DIRECTIVE :: Can you retype from the listing, with no changes, the lines starting with the one that contains "any of the obligations." and going on through the one that contains "shortsighted training programs and", both included?
━━━
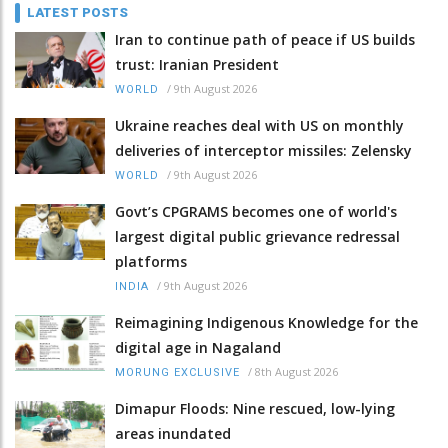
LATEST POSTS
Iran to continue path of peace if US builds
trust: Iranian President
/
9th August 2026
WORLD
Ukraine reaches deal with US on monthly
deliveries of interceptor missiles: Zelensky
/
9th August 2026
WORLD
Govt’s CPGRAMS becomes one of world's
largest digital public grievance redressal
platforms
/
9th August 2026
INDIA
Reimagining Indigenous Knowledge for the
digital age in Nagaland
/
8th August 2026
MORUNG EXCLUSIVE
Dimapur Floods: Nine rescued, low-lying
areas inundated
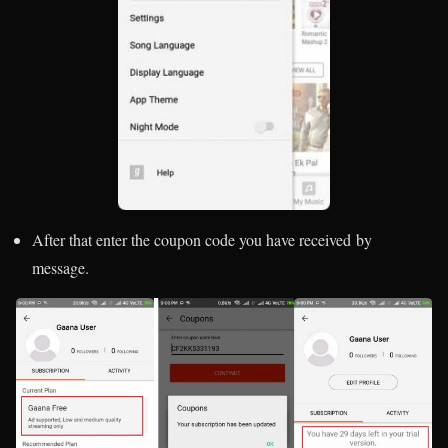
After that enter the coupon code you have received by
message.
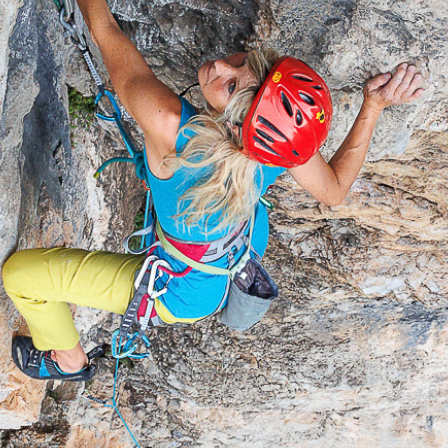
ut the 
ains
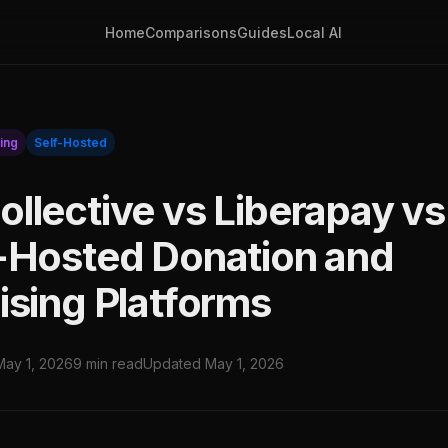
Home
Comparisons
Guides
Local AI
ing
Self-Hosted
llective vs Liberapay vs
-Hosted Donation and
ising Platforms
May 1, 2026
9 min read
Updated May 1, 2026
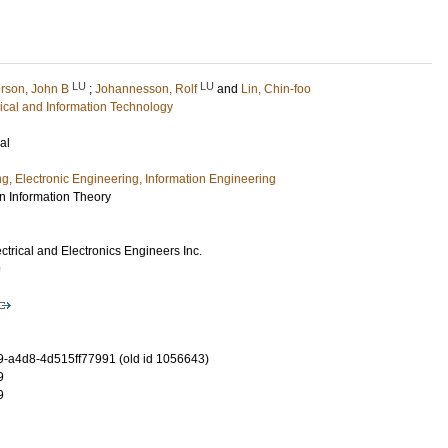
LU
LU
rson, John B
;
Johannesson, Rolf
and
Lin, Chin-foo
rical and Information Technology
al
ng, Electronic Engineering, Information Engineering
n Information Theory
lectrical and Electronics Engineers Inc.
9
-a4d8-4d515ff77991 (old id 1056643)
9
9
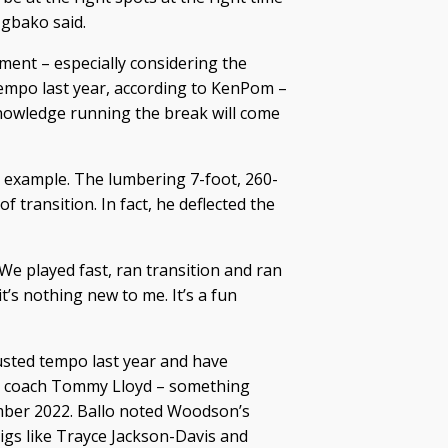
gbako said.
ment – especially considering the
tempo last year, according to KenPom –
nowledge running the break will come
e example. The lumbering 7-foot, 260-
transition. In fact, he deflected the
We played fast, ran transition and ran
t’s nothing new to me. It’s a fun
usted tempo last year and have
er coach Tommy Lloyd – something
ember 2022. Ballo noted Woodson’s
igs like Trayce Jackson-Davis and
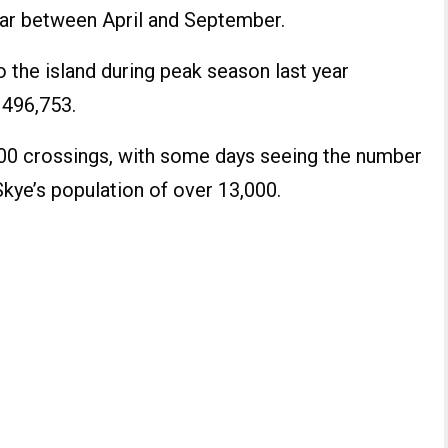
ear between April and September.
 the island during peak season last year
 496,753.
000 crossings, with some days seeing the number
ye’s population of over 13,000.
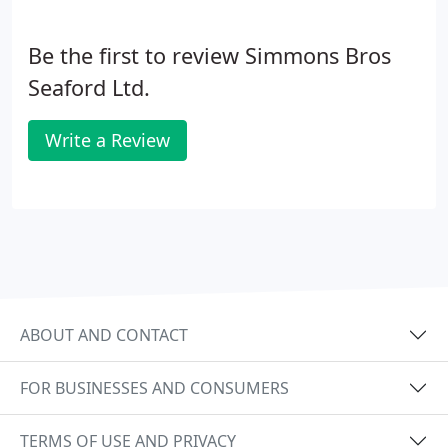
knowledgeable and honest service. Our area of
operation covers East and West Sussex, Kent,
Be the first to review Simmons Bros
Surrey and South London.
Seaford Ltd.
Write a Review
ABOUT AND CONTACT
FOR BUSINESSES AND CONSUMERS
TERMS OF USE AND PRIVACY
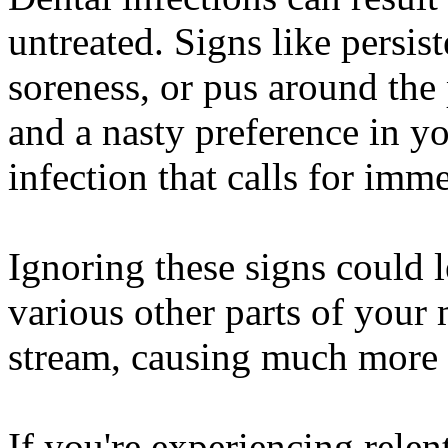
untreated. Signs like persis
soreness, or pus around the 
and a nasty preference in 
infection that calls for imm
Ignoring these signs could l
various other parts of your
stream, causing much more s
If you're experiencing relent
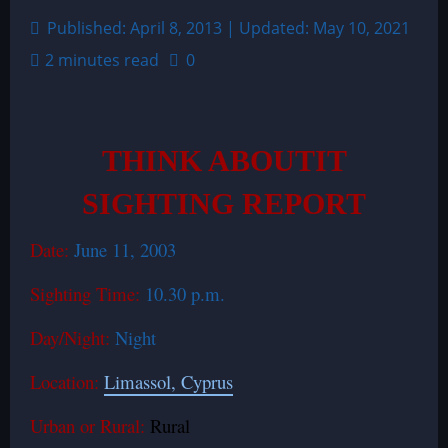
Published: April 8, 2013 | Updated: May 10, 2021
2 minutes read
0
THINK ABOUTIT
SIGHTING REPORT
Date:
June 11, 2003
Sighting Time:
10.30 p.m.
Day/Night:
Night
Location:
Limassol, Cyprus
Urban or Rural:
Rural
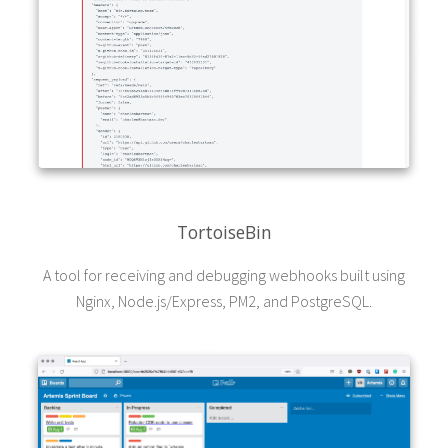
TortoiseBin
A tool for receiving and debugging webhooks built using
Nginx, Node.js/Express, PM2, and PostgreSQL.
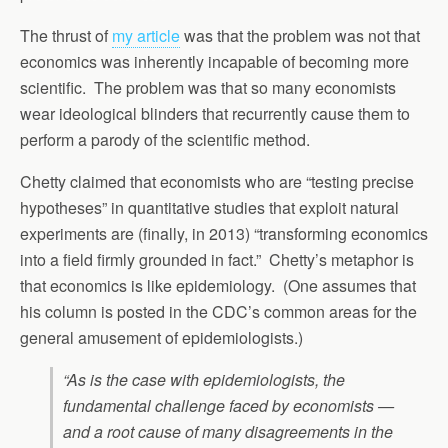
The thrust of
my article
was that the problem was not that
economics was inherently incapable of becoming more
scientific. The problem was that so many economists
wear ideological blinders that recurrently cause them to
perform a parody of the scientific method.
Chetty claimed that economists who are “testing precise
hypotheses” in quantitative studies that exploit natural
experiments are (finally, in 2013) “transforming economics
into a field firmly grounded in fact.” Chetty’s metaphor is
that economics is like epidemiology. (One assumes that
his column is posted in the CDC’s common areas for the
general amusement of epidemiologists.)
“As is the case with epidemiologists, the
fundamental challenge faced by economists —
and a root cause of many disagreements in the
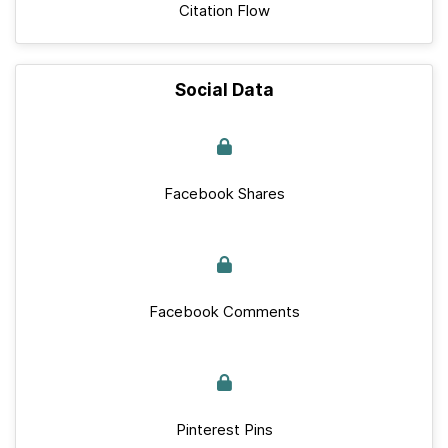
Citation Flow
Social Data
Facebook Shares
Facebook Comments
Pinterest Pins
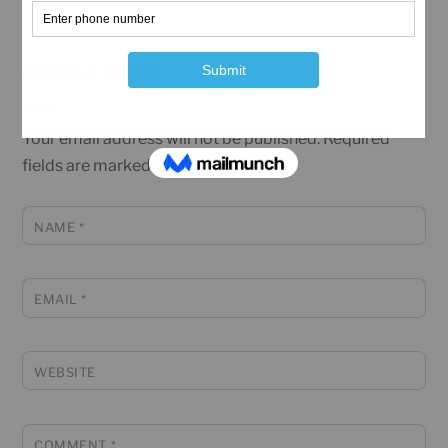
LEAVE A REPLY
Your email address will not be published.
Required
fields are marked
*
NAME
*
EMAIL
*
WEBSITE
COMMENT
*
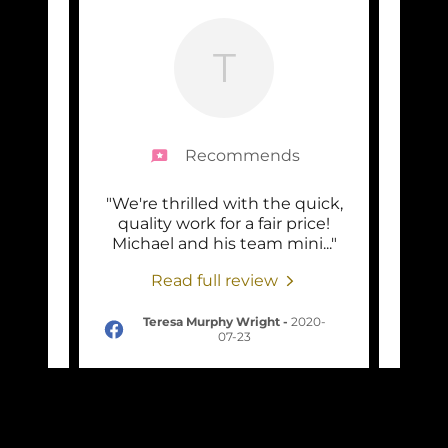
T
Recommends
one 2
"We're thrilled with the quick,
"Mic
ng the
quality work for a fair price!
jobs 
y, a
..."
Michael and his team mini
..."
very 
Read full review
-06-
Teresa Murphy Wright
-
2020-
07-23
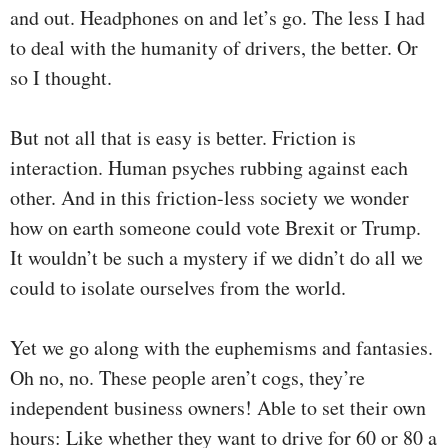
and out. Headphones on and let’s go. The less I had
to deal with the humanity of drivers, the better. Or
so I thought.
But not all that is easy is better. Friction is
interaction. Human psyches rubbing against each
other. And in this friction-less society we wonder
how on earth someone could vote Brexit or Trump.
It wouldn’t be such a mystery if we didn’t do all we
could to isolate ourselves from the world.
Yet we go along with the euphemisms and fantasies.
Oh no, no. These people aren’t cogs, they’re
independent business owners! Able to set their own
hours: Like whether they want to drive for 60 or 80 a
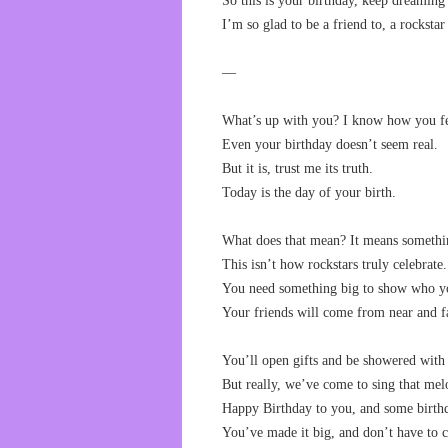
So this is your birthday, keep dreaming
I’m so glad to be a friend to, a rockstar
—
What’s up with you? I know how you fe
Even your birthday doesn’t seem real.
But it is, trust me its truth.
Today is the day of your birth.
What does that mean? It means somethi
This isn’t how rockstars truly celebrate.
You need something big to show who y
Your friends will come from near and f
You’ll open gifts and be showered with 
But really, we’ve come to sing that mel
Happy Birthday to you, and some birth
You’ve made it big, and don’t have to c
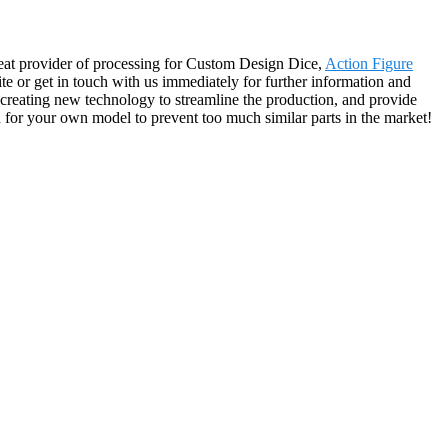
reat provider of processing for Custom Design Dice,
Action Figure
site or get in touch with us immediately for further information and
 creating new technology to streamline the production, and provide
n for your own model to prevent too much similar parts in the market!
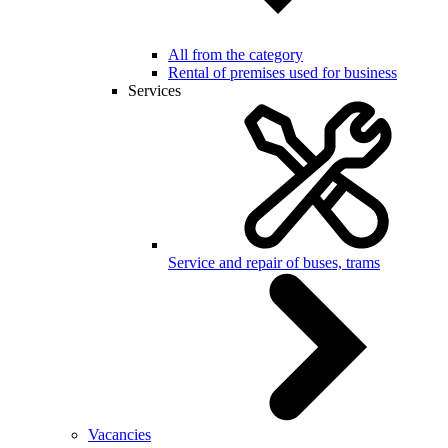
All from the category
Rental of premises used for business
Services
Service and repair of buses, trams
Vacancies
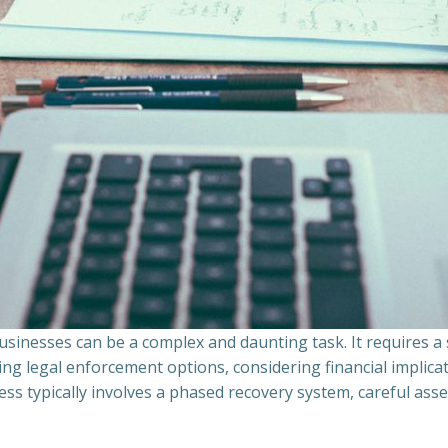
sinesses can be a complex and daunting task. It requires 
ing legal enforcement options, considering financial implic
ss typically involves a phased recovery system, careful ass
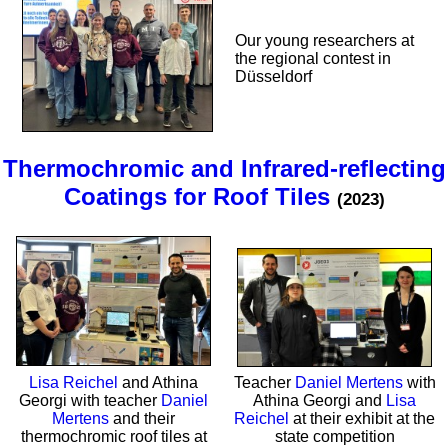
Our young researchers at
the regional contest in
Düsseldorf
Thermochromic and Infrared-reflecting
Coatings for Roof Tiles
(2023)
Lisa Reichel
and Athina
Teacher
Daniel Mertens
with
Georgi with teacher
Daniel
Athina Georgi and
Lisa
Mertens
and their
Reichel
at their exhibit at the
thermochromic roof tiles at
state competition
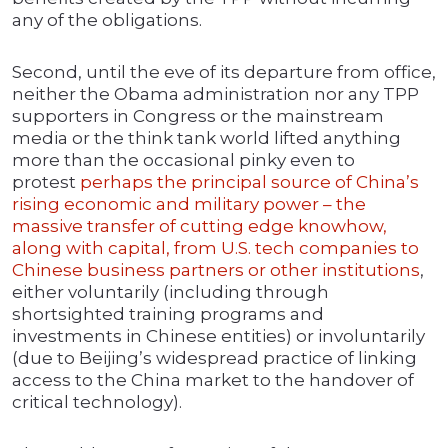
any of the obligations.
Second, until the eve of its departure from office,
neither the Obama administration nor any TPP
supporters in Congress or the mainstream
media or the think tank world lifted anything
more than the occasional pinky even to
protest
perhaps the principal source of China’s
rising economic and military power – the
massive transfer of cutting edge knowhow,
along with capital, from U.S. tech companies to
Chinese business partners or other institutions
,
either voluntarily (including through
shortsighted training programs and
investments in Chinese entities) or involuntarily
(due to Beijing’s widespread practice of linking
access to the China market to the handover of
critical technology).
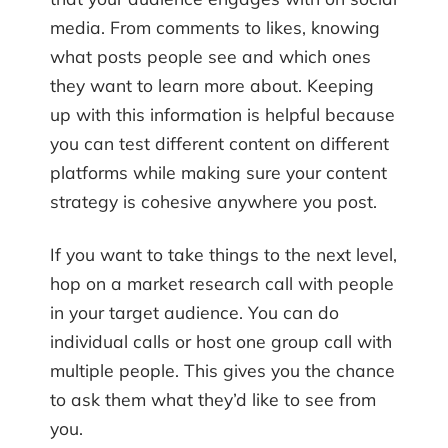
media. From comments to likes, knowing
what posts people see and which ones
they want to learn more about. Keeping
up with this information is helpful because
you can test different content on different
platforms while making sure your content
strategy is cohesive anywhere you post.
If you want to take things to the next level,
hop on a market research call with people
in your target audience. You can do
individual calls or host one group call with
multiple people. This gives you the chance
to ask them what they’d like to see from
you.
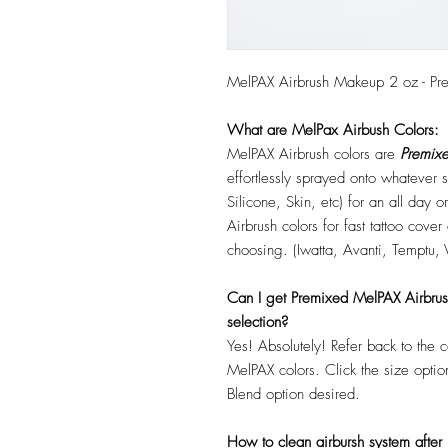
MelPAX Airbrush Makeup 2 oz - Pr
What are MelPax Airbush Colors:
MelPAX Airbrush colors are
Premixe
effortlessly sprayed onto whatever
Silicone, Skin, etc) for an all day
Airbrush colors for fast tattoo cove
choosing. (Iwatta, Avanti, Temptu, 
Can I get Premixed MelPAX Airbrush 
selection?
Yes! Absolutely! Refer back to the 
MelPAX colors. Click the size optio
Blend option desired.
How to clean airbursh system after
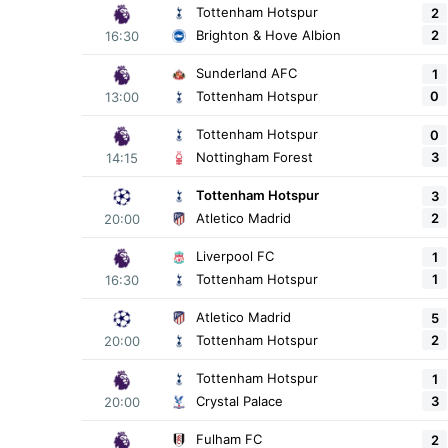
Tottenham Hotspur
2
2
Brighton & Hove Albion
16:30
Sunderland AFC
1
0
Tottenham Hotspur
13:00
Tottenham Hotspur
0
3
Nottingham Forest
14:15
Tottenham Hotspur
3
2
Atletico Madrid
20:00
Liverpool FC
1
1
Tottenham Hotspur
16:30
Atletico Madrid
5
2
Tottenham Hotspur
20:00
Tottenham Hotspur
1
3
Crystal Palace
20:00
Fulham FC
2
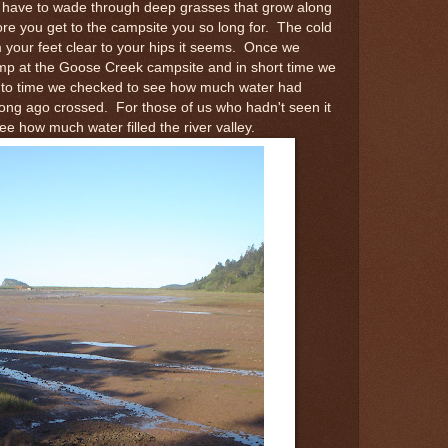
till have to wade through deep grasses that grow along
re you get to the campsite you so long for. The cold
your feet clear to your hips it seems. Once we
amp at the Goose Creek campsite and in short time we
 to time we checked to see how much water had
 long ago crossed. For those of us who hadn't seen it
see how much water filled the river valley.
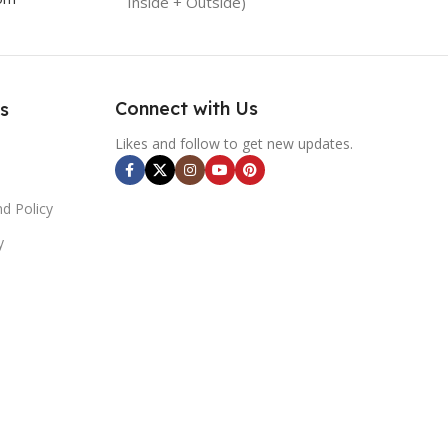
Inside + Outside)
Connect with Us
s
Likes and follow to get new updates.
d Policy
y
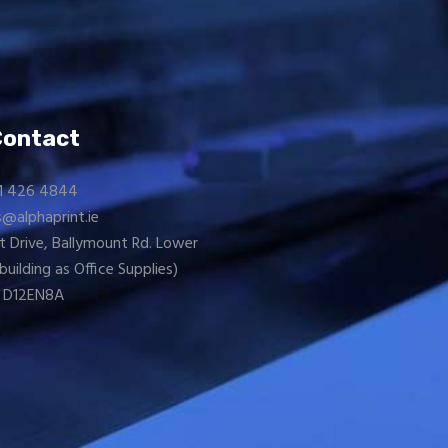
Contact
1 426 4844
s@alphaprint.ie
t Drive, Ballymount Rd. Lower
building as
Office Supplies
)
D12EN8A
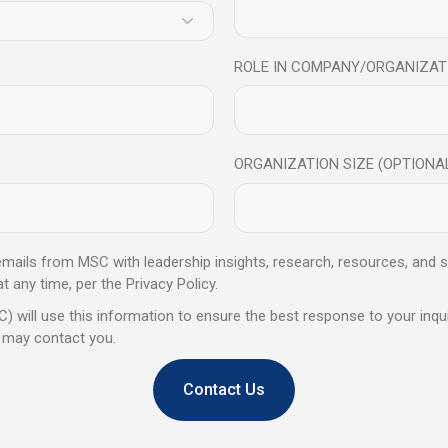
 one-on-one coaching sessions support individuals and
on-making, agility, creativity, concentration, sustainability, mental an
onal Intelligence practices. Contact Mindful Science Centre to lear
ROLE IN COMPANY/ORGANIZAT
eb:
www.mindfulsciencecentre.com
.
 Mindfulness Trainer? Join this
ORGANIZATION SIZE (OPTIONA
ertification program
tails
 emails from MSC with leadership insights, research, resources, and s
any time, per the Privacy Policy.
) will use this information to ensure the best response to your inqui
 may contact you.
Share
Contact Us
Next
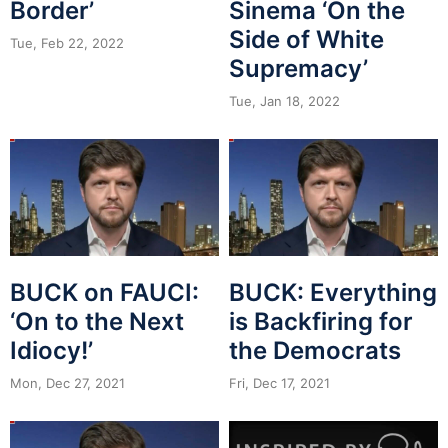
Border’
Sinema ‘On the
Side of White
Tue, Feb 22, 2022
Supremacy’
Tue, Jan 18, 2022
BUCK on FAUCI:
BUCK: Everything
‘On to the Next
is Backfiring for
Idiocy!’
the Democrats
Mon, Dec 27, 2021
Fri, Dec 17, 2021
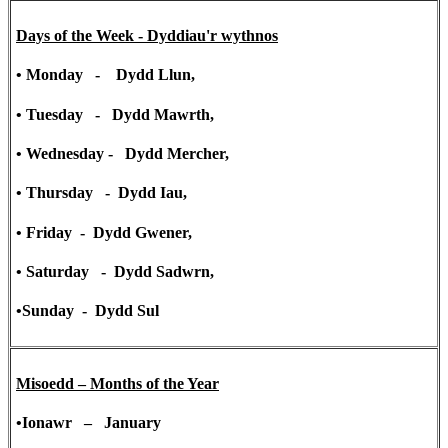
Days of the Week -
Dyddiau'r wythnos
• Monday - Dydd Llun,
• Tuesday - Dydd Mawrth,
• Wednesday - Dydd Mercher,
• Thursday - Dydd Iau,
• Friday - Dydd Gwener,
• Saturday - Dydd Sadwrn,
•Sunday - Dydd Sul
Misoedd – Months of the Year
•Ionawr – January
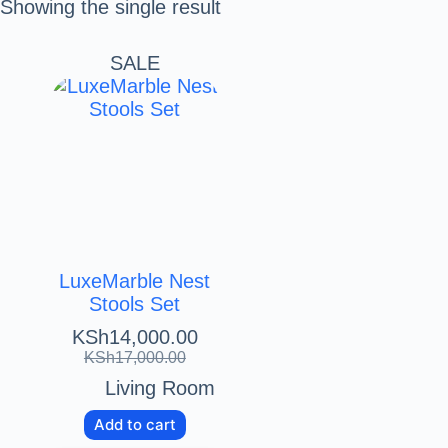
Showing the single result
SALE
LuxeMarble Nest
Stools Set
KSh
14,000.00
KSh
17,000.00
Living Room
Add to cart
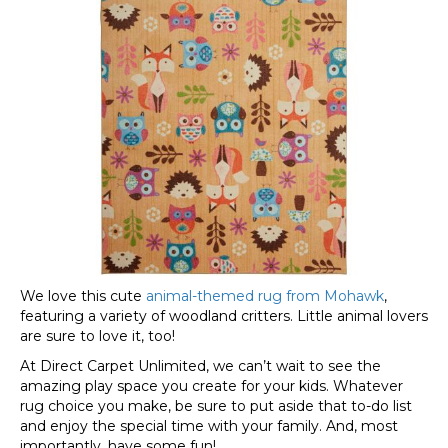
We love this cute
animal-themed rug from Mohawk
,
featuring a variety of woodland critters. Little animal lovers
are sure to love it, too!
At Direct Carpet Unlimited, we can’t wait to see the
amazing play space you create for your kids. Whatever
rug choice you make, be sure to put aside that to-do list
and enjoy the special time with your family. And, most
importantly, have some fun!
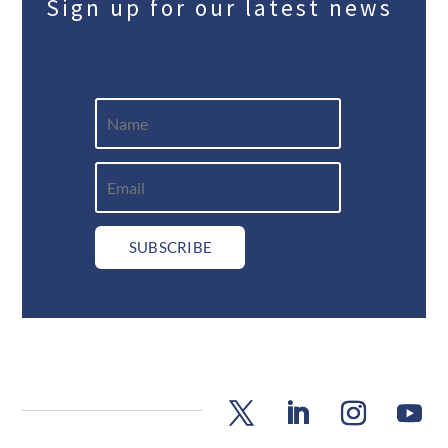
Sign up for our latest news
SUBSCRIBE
━━━
OUTPUT BELOW ::
any of the obligations.
Second, until the eve of its departure from office,
neither the Obama administration nor any TPP
supporters in Congress or the mainstream
media or the think tank world lifted anything
more than the occasional pinky even to
protest
perhaps the principal source of China’s
rising economic and military power – the
massive transfer of cutting edge knowhow,
along with capital, from U.S. tech companies to
Chinese business partners or other institutions
,
either voluntarily (including through
shortsighted training programs and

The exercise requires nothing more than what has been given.